If the base forecasts are normally distributed, then he reconciled forecasts are also normally distributed.
f it is unreasonable to assume normality for the base forecasts,
we can use bootstrapping. To generate bootstrapped prediction intervals
in this way, we simply set bootstrap = TRUE in the
forecast() function.
Returning to the Australian prison population data (Section 11.1), we will compare the forecasts from bottom-up and MinT methods applied to base ETS models, using a test set comprising the final two years or eight quarters 2015Q1–2016Q4 of the available data.
Forecasts for the total Australian quarterly adult prison population for the period 2015Q1–2016Q4.
fit <- prison_gts |>
filter(year(Quarter) <= 2014) |>
model(base = ETS(Count)) |>
reconcile(
bottom_up = bottom_up(base),
MinT = min_trace(base, method = "mint_shrink")
)
fc <- fit |> forecast(h = 8)
fc |>
filter(is_aggregated(State), is_aggregated(Gender),
is_aggregated(Legal)) |>
autoplot(prison_gts, alpha = 0.7, level = 90) +
labs(y = "Number of prisoners ('000)",
title = "Australian prison population (total)")The figure above shows the three sets of forecasts for the aggregate Australian prison population. The base and bottom-up forecasts from the ETS models seem to underestimate the trend over the test period. The MinT approach combines information from all the base forecasts in the aggregation structure; in this case, the base forecasts at the top level are adjusted upward.
The following figures show the MinT and base forecasts at various levels of aggregation.
In general, MinT adjusts the base forecasts in the direction of the test set, hence improving the forecast accuracy.
However, there is no guarantee that MinT reconciled forecasts will be more accurate than the base forecasts for every series, but they will be more accurate on average (see Panagiotelis et al., 2021).
Forecasts for the Australian quarterly adult prison population, disaggregated by state.
fc |>
filter(
.model %in% c("base", "MinT"),
!is_aggregated(State), is_aggregated(Legal),
is_aggregated(Gender)
) |>
autoplot(
prison_gts |> filter(year(Quarter) >= 2010),
alpha = 0.7, level = 90
) +
labs(title = "Prison population (by state)",
y = "Number of prisoners ('000)") +
facet_wrap(vars(State), scales = "free_y", ncol = 4) +
theme(axis.text.x = element_text(angle = 90, hjust = 1))The figure above shows forecasts for each of the eight states. There is a general upward trend during the test set period across all the states.

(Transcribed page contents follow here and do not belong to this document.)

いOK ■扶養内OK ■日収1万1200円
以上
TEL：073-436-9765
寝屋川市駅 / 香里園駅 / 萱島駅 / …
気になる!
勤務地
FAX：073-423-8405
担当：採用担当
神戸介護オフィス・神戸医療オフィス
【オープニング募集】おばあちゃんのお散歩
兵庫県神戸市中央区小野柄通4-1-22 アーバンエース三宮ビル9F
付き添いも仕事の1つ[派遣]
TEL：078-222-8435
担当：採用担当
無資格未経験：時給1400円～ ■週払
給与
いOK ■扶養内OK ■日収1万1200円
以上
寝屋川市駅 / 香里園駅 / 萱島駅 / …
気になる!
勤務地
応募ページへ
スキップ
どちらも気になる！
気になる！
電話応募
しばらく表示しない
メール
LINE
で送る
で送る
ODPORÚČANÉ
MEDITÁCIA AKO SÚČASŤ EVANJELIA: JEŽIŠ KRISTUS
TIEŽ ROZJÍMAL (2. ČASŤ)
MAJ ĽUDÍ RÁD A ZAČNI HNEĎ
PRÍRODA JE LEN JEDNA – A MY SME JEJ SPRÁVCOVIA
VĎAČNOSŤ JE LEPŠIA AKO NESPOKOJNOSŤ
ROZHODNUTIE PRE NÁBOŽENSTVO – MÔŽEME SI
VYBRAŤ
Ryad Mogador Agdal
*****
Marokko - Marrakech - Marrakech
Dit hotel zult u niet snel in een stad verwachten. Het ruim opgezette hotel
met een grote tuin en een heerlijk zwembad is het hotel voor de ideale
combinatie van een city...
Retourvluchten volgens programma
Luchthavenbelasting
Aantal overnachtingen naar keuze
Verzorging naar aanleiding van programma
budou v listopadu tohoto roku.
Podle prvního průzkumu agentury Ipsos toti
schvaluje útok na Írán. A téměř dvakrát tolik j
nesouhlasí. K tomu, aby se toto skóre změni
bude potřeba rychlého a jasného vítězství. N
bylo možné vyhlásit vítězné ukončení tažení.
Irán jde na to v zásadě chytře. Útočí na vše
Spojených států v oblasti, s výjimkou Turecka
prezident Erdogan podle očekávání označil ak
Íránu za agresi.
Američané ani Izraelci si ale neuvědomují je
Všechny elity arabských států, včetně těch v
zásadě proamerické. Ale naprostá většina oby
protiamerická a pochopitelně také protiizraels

However, there appears to be a relatively large and sudden surge in New South Wales and Tasmania, which means the test set observations are well outside the upper bound of the forecast intervals for both these states. Because New South Wales is the state with the largest prison population, this surge will have a substantial impact on the total.

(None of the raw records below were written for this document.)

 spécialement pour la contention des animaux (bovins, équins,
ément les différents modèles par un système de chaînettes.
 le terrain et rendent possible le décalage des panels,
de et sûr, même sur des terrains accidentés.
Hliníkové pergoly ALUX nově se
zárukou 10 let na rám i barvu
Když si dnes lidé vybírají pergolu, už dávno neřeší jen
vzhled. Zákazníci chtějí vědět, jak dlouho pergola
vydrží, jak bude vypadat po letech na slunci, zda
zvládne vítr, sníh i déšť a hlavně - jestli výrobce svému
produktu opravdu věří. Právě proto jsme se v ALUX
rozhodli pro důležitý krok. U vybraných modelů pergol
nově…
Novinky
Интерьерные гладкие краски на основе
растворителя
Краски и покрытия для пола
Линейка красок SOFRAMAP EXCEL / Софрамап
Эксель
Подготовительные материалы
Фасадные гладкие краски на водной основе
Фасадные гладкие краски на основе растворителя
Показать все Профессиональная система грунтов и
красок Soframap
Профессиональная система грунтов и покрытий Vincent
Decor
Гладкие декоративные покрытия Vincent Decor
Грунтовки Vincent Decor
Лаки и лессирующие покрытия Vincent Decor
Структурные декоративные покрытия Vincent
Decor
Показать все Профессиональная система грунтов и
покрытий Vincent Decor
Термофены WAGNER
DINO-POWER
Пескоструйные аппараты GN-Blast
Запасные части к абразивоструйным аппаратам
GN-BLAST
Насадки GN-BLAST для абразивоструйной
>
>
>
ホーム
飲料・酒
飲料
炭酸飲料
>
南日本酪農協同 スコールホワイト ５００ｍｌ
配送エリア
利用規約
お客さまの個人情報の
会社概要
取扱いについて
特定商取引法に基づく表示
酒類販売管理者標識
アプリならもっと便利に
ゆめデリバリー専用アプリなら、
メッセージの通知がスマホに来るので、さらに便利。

Using the accuracy() function, we evaluate the forecast
accuracy across the grouped structure.
fc |>
filter(is_aggregated(State), is_aggregated(Gender),
is_aggregated(Legal)) |>
accuracy(data = prison_gts,
measures = list(mase = MASE,
ss = skill_score(CRPS)
)
) |>
group_by(.model) |>
summarise(mase = mean(mase), sspc = mean(ss) * 100)In conclusion, the results show that the MinT reconciled forecasts improve on the accuracy of the base forecasts and are also more accurate than the bottom-up forecasts.
As the MinT optimal reconciliation approach uses information from all levels in the structure, it generates more accurate forecasts than the traditional approaches (such as bottom-up) which use limited information.